Just one of the Christian prisoners in China is Pastor John Cao (60), serving a seven-year prison sentence for ‘organising illegal border crossings’ between China and Myanmar. He made many trips from America to his native China to establish schools and work among the poor before expanding his humanitarian work into Myanmar. He was detained in 2017 while returning to China from Myanmar and sentenced a year later. His defence lawyer and his mother asked prison authorities to deliver a Bible to him. They refused. His mother writes Bible verses in each letter she sends. Please ask God to bless Pastor John and keep his faith strong, and pray for healing from his various health problems. Pray that he will be released early. Pray for his witness to prisoners and guards, and that others would continue his ministry to the poor.

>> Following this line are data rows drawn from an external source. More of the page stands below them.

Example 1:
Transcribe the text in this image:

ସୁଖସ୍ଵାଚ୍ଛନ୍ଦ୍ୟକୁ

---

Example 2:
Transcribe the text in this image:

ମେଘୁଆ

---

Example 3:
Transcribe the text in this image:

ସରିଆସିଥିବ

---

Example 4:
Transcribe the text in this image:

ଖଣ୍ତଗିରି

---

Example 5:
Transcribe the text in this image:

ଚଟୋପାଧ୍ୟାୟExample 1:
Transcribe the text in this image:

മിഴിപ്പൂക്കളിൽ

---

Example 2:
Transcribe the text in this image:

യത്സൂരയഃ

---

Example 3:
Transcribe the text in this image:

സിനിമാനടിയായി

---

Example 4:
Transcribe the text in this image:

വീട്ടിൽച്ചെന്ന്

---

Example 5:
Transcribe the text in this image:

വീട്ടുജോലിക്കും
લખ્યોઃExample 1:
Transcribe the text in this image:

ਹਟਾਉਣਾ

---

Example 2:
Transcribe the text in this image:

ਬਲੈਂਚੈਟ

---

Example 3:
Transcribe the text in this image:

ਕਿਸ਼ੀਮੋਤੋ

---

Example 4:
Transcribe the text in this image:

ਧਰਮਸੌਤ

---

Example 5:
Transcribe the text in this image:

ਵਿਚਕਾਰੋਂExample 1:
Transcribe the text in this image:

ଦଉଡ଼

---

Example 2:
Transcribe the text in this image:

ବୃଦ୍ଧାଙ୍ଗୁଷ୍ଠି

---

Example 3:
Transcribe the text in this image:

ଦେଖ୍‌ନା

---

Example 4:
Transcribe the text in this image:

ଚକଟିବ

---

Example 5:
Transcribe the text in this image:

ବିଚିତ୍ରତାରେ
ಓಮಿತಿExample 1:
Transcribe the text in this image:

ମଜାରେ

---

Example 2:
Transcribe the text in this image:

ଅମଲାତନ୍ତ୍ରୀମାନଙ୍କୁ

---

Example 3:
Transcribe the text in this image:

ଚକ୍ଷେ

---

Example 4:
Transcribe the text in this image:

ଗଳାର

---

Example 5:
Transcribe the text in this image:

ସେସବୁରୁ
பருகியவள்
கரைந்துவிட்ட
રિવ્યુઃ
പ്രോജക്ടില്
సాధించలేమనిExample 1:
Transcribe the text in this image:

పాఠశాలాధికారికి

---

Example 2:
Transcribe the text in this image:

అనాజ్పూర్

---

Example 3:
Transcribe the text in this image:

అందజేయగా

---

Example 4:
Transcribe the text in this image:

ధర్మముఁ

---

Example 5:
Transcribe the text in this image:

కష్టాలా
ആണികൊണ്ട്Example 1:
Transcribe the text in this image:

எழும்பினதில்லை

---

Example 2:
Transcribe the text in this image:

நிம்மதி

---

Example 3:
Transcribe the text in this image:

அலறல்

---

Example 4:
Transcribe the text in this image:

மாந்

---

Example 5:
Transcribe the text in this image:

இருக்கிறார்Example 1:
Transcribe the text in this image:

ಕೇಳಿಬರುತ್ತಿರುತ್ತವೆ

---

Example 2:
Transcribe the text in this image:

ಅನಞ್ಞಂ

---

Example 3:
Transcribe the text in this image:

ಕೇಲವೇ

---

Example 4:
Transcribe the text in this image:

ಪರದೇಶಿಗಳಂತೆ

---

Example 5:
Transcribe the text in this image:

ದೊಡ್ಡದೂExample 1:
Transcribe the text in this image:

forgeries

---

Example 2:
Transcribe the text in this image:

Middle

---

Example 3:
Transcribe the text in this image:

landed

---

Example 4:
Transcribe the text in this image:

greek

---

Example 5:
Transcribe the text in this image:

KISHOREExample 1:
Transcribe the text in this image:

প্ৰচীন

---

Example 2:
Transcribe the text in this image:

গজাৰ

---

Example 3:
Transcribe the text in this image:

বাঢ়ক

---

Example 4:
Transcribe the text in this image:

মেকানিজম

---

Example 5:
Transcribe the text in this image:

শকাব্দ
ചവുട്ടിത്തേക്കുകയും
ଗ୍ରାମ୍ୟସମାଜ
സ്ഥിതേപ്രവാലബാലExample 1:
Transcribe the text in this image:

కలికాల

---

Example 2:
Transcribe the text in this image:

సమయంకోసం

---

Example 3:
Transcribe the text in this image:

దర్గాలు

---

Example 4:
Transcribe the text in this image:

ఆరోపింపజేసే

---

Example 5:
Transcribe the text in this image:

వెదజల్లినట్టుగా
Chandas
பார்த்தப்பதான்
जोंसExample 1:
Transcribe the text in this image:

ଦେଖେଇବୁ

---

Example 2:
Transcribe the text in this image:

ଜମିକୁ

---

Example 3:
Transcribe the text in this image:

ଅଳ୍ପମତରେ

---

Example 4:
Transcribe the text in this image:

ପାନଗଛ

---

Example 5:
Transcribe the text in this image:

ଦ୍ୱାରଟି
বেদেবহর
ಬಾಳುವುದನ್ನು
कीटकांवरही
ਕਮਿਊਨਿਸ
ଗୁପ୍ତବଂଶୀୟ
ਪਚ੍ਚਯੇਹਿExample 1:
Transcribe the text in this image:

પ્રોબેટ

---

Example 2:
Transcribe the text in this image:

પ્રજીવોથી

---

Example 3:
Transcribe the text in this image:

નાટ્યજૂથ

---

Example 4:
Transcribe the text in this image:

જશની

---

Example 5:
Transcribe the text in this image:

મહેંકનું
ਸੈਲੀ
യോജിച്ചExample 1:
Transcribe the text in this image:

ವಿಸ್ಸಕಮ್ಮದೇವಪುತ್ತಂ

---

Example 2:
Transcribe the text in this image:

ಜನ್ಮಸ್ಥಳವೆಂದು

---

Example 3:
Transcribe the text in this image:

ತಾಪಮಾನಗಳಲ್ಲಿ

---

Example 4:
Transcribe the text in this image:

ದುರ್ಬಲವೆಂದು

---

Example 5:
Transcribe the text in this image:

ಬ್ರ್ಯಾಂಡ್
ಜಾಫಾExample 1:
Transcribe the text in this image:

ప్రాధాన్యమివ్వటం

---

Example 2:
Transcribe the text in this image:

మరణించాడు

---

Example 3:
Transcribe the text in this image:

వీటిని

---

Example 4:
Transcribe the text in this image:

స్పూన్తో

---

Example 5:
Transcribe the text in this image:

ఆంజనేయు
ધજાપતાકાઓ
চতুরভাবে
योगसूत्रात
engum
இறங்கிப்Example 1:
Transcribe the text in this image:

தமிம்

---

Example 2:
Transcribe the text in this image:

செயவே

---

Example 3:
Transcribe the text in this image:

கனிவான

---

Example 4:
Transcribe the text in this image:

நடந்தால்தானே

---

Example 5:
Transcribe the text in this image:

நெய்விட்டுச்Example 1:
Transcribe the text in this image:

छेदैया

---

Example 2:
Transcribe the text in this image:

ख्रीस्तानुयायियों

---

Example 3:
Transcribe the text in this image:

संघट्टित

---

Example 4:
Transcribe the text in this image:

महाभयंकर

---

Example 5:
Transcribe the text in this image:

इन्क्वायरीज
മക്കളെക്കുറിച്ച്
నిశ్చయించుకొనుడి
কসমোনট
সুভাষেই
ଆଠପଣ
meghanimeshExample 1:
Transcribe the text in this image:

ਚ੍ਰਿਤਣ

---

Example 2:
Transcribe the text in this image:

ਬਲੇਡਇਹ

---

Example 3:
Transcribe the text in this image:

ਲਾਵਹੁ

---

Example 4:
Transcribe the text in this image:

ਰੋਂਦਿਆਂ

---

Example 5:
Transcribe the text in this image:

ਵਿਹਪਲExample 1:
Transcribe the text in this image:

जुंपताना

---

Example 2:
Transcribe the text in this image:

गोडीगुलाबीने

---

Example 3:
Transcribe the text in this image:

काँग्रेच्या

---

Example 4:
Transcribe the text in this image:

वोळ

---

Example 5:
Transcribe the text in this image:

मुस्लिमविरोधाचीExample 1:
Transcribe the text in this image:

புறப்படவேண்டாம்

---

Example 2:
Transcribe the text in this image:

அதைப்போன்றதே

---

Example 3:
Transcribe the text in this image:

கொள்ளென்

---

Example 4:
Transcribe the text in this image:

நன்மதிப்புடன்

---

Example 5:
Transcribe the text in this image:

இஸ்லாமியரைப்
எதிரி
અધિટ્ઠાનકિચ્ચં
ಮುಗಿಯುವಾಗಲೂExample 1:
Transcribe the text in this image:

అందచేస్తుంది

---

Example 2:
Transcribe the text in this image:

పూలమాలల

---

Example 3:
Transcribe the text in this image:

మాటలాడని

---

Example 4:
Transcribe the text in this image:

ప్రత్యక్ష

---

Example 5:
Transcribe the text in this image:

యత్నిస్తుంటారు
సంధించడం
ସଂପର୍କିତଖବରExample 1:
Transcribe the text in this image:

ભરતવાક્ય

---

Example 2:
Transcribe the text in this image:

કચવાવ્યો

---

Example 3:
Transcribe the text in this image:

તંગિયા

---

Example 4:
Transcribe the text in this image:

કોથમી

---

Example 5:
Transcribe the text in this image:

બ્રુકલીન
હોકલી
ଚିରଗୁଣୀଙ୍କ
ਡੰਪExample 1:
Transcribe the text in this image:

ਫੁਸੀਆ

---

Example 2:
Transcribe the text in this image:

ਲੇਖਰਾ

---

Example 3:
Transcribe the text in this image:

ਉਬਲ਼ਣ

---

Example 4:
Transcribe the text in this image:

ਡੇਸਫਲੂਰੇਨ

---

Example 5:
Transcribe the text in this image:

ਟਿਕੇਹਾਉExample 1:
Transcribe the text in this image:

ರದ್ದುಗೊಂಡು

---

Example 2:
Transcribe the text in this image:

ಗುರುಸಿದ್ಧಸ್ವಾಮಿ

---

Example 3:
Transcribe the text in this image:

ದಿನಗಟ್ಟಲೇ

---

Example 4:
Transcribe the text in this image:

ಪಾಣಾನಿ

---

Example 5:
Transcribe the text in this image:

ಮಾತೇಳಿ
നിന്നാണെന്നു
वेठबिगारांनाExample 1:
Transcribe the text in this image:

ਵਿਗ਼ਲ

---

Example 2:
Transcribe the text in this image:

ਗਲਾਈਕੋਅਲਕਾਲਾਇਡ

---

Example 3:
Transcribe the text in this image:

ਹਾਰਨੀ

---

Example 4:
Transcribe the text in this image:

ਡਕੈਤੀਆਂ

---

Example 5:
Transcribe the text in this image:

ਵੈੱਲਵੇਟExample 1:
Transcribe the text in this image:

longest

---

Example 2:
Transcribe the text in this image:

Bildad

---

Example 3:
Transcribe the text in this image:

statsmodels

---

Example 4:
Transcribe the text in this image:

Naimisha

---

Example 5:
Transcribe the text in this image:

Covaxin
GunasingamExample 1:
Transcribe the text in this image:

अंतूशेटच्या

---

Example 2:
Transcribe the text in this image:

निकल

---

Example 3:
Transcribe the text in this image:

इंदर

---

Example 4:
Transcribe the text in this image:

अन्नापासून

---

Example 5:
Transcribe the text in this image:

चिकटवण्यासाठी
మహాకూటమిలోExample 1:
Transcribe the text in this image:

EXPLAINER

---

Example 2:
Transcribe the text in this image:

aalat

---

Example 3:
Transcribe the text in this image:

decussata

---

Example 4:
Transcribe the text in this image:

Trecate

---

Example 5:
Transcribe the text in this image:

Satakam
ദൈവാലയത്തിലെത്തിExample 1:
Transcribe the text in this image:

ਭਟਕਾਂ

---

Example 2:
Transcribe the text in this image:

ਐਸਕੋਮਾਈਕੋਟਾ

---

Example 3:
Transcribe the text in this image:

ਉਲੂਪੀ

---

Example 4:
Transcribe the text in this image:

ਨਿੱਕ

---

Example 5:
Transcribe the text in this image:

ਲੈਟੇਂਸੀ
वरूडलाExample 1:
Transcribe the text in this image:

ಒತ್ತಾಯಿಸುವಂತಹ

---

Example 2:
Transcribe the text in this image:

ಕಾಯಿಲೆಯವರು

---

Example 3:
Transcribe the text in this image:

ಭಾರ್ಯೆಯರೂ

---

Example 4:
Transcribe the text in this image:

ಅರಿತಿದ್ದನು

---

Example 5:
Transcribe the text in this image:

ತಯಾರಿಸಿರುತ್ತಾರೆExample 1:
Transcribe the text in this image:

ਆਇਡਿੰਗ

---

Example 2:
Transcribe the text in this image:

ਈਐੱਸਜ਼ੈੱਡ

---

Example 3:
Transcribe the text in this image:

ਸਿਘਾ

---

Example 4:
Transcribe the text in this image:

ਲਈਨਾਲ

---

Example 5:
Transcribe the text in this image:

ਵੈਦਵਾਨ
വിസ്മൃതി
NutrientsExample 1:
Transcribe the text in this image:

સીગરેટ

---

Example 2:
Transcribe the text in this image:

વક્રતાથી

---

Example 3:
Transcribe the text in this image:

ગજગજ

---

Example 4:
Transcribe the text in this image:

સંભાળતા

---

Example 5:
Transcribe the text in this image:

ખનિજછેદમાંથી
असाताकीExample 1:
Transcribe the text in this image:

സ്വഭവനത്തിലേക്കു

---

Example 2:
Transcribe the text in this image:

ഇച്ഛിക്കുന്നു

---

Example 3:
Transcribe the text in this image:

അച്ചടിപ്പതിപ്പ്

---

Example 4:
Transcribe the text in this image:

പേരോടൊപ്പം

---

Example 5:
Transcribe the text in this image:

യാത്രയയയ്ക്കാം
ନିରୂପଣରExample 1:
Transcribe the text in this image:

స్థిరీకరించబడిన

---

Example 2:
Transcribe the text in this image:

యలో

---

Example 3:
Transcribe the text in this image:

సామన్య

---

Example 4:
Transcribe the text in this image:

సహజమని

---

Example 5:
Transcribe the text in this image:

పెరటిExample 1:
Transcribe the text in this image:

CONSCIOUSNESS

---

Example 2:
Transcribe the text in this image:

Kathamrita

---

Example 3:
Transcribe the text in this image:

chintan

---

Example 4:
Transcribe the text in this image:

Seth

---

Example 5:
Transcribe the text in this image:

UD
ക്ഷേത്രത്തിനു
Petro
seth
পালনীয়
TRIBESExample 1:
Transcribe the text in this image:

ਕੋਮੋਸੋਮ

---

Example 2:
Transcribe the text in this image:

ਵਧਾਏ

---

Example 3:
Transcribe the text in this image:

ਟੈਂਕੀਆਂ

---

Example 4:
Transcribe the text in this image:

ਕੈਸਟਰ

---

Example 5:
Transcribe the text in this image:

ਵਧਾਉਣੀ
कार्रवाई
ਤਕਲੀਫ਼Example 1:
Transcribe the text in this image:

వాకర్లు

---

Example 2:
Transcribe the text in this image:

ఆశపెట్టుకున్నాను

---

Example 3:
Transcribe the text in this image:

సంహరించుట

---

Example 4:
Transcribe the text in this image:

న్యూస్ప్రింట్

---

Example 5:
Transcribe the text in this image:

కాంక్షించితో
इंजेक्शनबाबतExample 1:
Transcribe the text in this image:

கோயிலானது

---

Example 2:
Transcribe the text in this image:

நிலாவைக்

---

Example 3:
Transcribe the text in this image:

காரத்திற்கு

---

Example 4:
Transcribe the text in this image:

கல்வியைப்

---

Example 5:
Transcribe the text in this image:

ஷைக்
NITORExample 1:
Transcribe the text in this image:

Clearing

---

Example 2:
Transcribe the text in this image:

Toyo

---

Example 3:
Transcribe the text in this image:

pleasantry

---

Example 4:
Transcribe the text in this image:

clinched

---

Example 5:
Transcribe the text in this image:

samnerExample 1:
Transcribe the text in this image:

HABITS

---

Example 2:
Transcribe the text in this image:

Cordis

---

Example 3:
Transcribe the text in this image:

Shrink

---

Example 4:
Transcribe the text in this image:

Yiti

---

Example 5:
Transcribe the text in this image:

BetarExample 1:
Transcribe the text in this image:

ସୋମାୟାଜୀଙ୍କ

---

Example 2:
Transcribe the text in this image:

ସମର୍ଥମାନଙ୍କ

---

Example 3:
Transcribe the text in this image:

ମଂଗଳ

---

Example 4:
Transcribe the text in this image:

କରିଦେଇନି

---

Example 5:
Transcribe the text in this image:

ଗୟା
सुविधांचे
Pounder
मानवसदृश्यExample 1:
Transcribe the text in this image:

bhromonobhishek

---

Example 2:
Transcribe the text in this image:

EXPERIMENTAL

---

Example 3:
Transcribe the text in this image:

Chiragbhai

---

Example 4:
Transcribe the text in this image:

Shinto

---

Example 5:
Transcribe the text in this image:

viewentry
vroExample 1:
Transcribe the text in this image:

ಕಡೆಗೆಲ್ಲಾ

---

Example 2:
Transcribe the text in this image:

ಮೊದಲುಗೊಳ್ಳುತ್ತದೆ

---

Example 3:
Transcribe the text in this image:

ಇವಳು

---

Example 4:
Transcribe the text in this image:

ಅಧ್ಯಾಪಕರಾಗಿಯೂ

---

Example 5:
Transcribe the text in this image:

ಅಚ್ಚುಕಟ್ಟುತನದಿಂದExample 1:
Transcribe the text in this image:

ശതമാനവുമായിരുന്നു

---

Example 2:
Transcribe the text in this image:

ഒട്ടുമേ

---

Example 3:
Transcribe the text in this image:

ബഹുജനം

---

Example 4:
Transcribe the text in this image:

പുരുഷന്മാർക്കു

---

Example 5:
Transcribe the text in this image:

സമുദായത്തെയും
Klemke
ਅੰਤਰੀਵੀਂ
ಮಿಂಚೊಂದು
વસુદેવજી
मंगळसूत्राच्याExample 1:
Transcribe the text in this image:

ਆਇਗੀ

When Nigerian front-line worker Daniel Zagi was interviewed by Voice of the Martyrs, he used the word ‘pray’ 42 times. ‘If there is anything you want to do for us, pray’, he said. ‘We are here, and we are fighting for the cause of the gospel in the north.’ Many Christians in northern Nigeria have lost loved ones and homes in attacks by Boko Haram and Fulani militants, who seek to drive Christians out and establish an Islamist nation. Many pastors have been forced to flee the region, and entire congregations have been displaced. Nigerian believers need our prayers as they advance the gospel amid these violent attacks. Pray that believers suffering repeated attacks will withstand persecution and persevere in faith. Ask God to comfort all those who have experienced great loss because of this violence.